There were no matches in 1875 and then the UNEE reasserted itself in 1876 with a win and a draw from two matches against the USEE. The first at Fartown Ground, Huddersfield was won by 7 wickets after Andrew Greenwood scored 111. George Ulyett was playing for the UNEE by now and the team at Huddersfield included three newcomers in David Eastwood, Joseph Blackburn and Robert Clayton. In the second match at the Town Cricket Club Ground in Hull, the UNEE was saved by an innings of 108 not out by Ephraim Lockwood but the highlight of the match was W G Grace's innings of 126 in a USEE total of only 159. William Oscroft and Arthur Shrewsbury made their UNEE debuts and, with Alfred Shaw and Fred Morley returning, there was a strong Nottinghamshire contingent. Robert Butler and John Tye also made first appearances.

That was the last time the UNEE played the USEE although there was a curious footnote to the series when the USEE played against the official North of England cricket team in 1880. The North's team in this match at Rotherham bore little resemblance to the UNEE with only Shrewsbury and Mycroft involved. Nevertheless, the official North hammered another nail into the coffin of the unofficial USEE with a 53 run victory.

==Other matches==
The team played 15 other matches in its first season, 1870, mostly in the north. The majority were minor matches played against odds while the last of the season, against Richard Daft's XI at Holbeck was a first-class match.

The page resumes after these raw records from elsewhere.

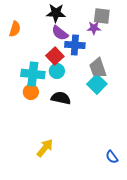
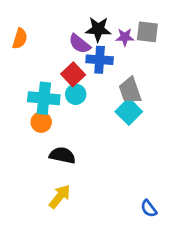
black star: (56, 13) -> (98, 29), moved
gray square: (102, 16) -> (147, 32), moved
black semicircle: (61, 98) -> (62, 155), moved

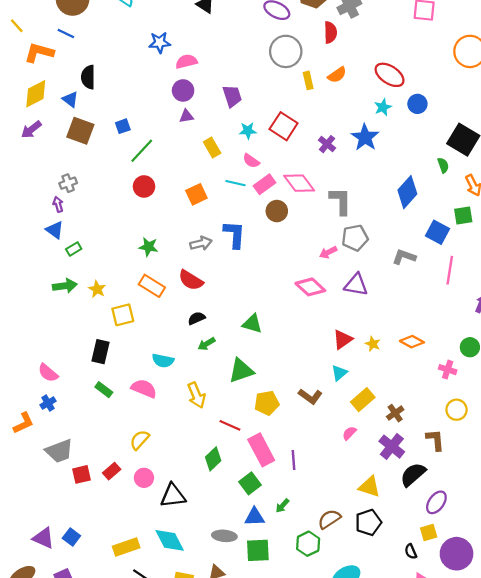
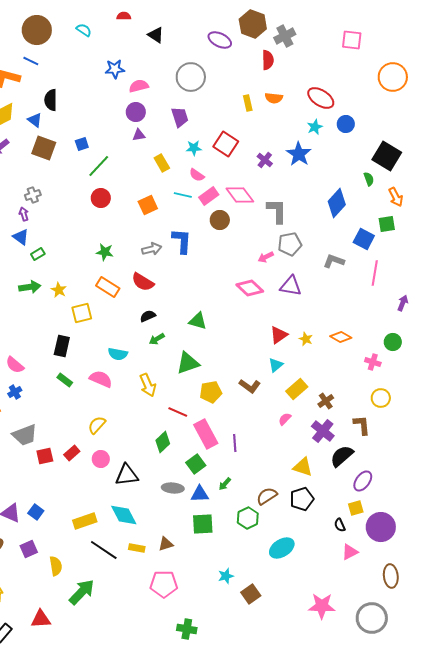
gray circle: (286, 51) -> (191, 77), moved
orange semicircle: (337, 75) -> (274, 98), turned 42
gray ellipse: (224, 536) -> (173, 488), moved

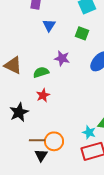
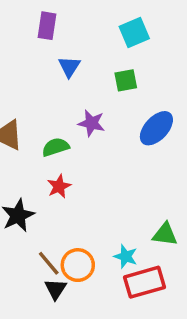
green square: (82, 33) -> (126, 80), turned -32
cyan star: (89, 132) -> (126, 256), moved
brown line: (37, 140) -> (49, 263), turned 49

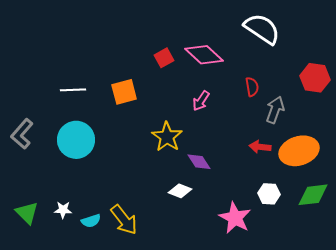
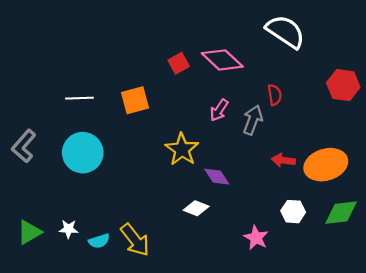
gray arrow: (275, 110) -> (253, 120), moved
green triangle: (27, 213) -> (29, 232), turned 45
pink star: (235, 218) -> (256, 238), size x0.7

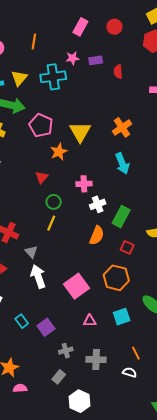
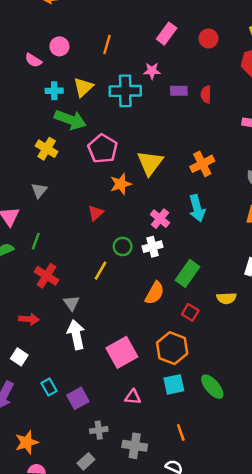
purple rectangle: (96, 60) -> (179, 91), moved
pink cross: (84, 184) -> (160, 219), moved, turned 35
green circle: (54, 202) -> (123, 246), moved
white cross: (98, 204) -> (152, 247), moved
cyan square: (122, 317) -> (174, 384), moved
orange line: (136, 353) -> (181, 432), moved

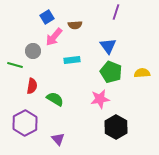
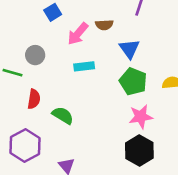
brown semicircle: (75, 25) -> (104, 25), moved
pink arrow: (54, 37) -> (78, 34), moved
pink star: (100, 99) -> (141, 117), moved

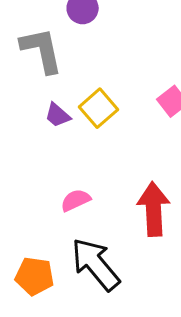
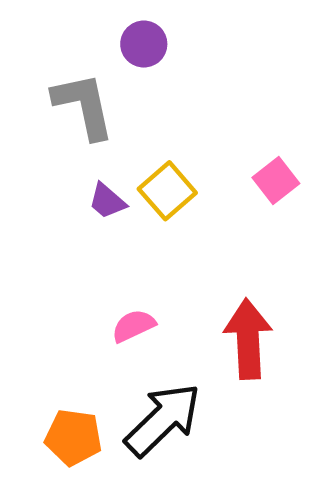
black arrow: (96, 264) -> (163, 420), turned 86

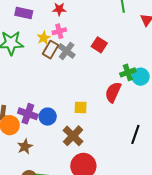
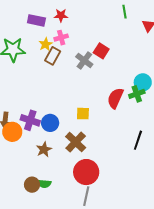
purple rectangle: (24, 13) -> (36, 20), moved
gray cross: (67, 51) -> (84, 60), moved
green cross: (128, 72) -> (137, 94), moved
brown star: (25, 147) -> (44, 149), moved

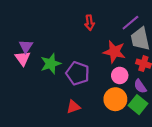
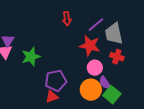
purple line: (130, 23) -> (96, 25), moved
purple pentagon: (78, 73) -> (56, 81), moved, turned -30
purple semicircle: (140, 86) -> (105, 83), moved

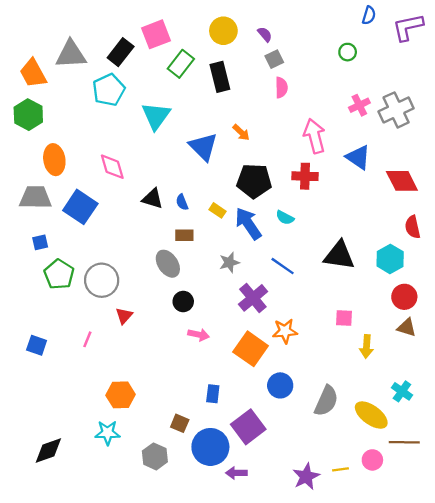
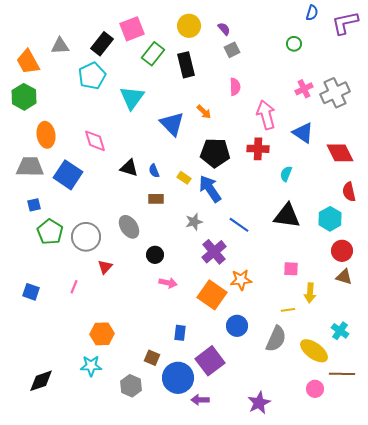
gray triangle: (71, 54) -> (60, 46), size x0.7
pink semicircle: (281, 88) -> (235, 87), moved
cyan semicircle: (285, 218) -> (286, 174), moved, turned 84
gray ellipse: (168, 264) -> (129, 227), moved
yellow line: (340, 469) -> (288, 310), moved

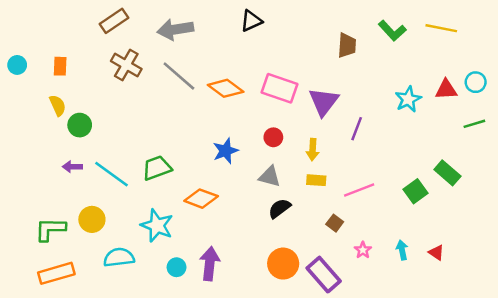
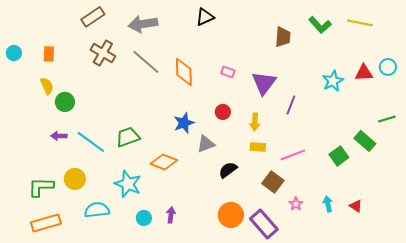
orange diamond: (226, 88) -> (184, 72), turned 52
pink rectangle: (279, 88) -> (228, 72), size x0.5
green line: (474, 124) -> (387, 119), moved
gray triangle: (270, 177) -> (206, 144), moved, turned -36
brown square: (335, 223) -> (273, 182), size x1.5
purple arrow: (210, 264) -> (171, 215), size x0.6

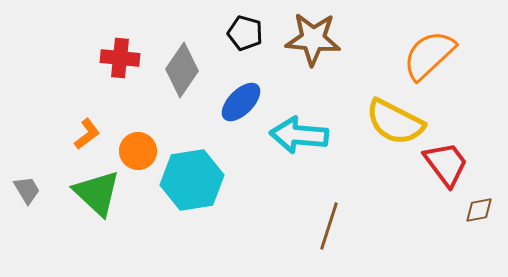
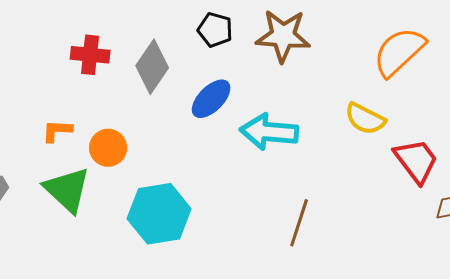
yellow semicircle: (395, 122) -> (365, 119), size x0.7
orange L-shape: (87, 134) -> (57, 131), turned -140
cyan hexagon: (192, 180) -> (159, 214), moved

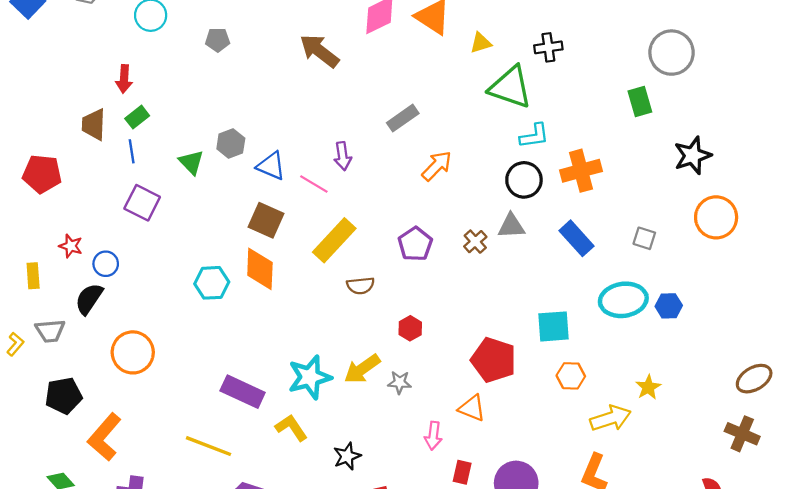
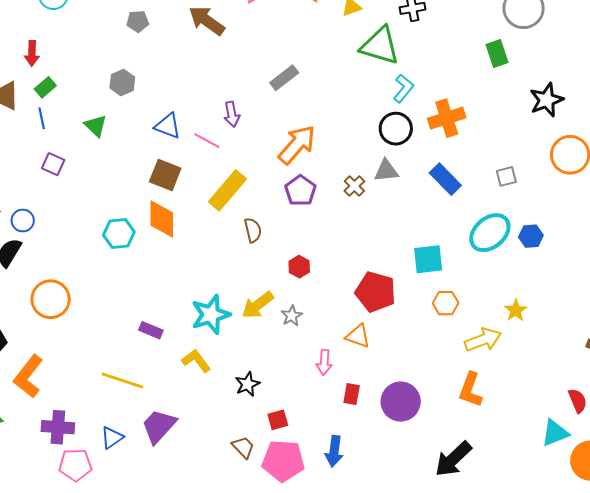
gray pentagon: (218, 40) -> (138, 21), moved
cyan L-shape: (534, 136) -> (403, 89), turned -40
gray hexagon: (231, 143) -> (122, 82), moved
orange arrow: (437, 166) -> (297, 145), moved, size x1.4
purple square: (142, 203) -> (53, 164), size x0.7
gray square: (644, 238) -> (506, 176), turned -30
brown semicircle: (360, 286) -> (253, 230), turned -95
cyan ellipse: (623, 300) -> (490, 233), turned -30
gray star: (400, 382) -> (292, 316), turned -30
purple rectangle: (243, 392) -> (151, 330), size x0.6

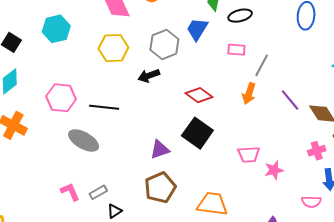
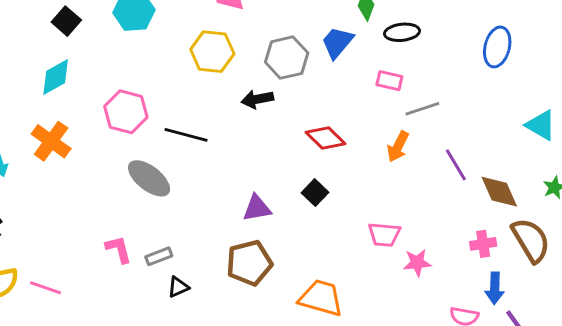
gray line: (262, 65) -> (422, 109), turned 35
black square: (197, 133) -> (315, 193), size x0.6

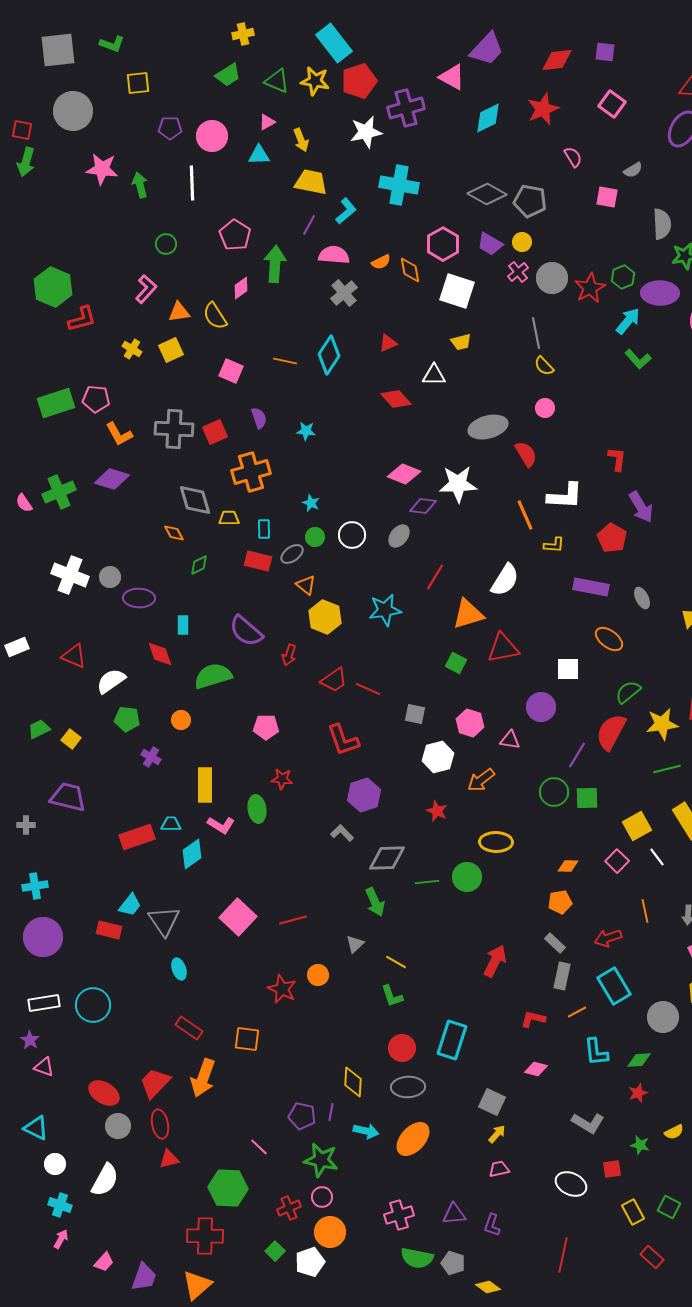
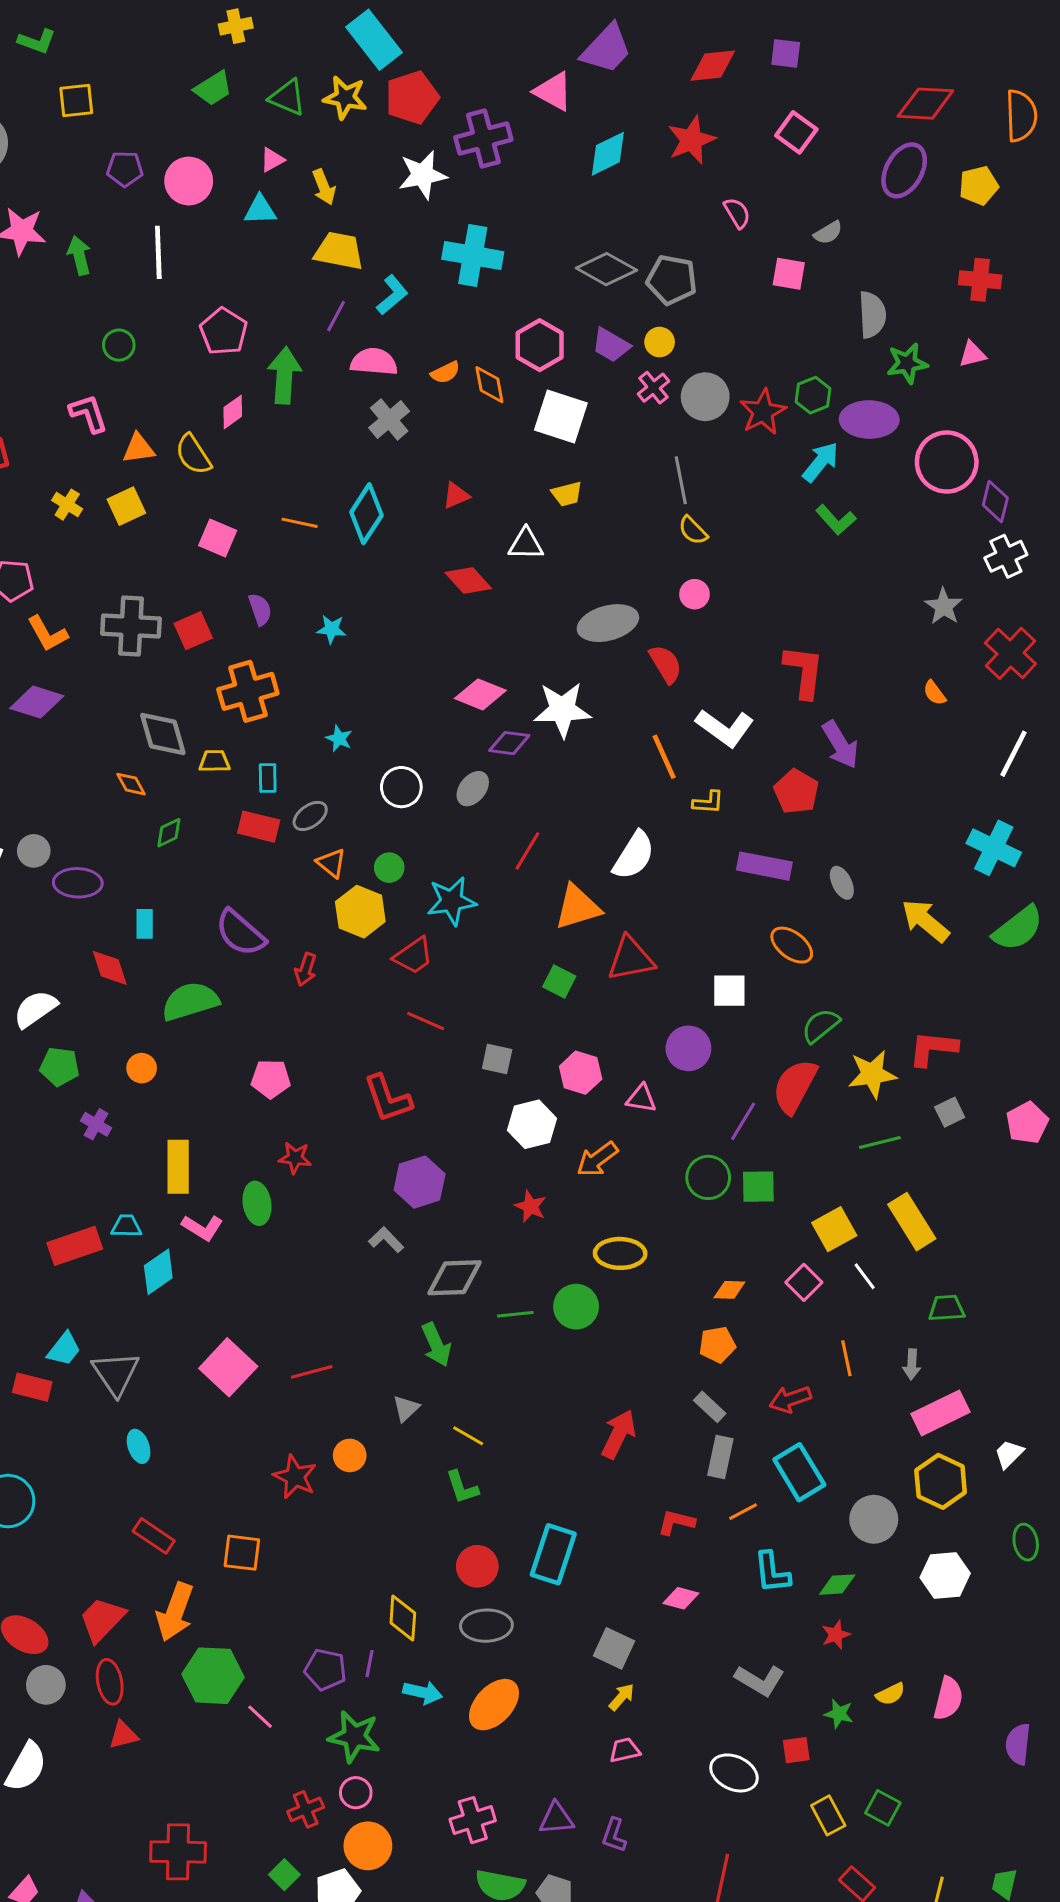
pink L-shape: (146, 289) -> (88, 413), turned -60
red L-shape: (617, 459) -> (804, 672), size x1.5
white L-shape: (565, 496) -> (725, 728), turned 33
green circle: (315, 537) -> (389, 868), moved
red trapezoid: (334, 680) -> (413, 956), moved
green hexagon: (228, 1188) -> (213, 1676), moved

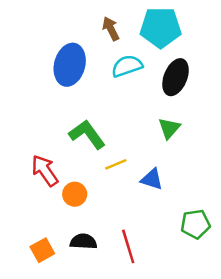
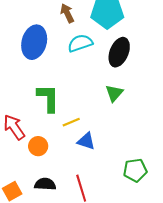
green L-shape: (87, 134) -> (48, 98), turned 36
blue triangle: (152, 179) -> (86, 141), moved

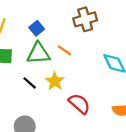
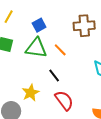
yellow star: (55, 81) -> (31, 93), moved
black line: (30, 83) -> (54, 75), moved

The UNEE team was:

- Roger Iddison (captain), George Freeman, Ephraim Lockwood, George Pinder (wicket-keeper), John Smith, Thomas Bignall, George Atkinson, Joseph Rowbotham, Elisha Rawlinson, Luke Greenwood, George Howitt.

In 1871, the UNEE played seven matches, followed by seven in 1872; seven in 1873; two in 1874 and then just one match in 1875, although this one was a first-class fixture against Derbyshire at Saltergate in Chesterfield. The UNEE defeated Derbyshire by 90 runs with an all-Yorkshire team:

- Joseph Rowbotham (captain), John Thewlis senior, Charles Ullathorne, George Pinder (wicket-keeper), Ephraim Lockwood, Luke Greenwood, George Ulyett, Tom Emmett, Andrew Greenwood, Tom Armitage, Allen Hill.

With interest fading, the team struggled on and played one odds match at Saltaire in 1876. There were no matches at all in 1877 and then something of a revival in 1878 when they played eight, followed by nine in 1879. The last of the UNEE's first-class matches was played in June 1879 against a London United Eleven at the Aston Lower Grounds in Birmingham. The UNEE team in this match was very strong:

- George Pinder (captain; wicket-keeper), George Ulyett, Ephraim Lockwood, William Oscroft, John Selby, Arthur Shrewsbury, Billy Bates, Tom Emmett, Andrew Greenwood, Tom Armitage, Allen Hill.

They easily defeated their weaker opponents by 160 runs, but public interest was on the wane as county and, after the 1878 Australian team had toured England, international cricket were greater attractions. The UNEE continued to play odds matches for another two seasons only. There were just two in 1880 and one in 1881, which was the UNEE's final recorded match at Skipton in June.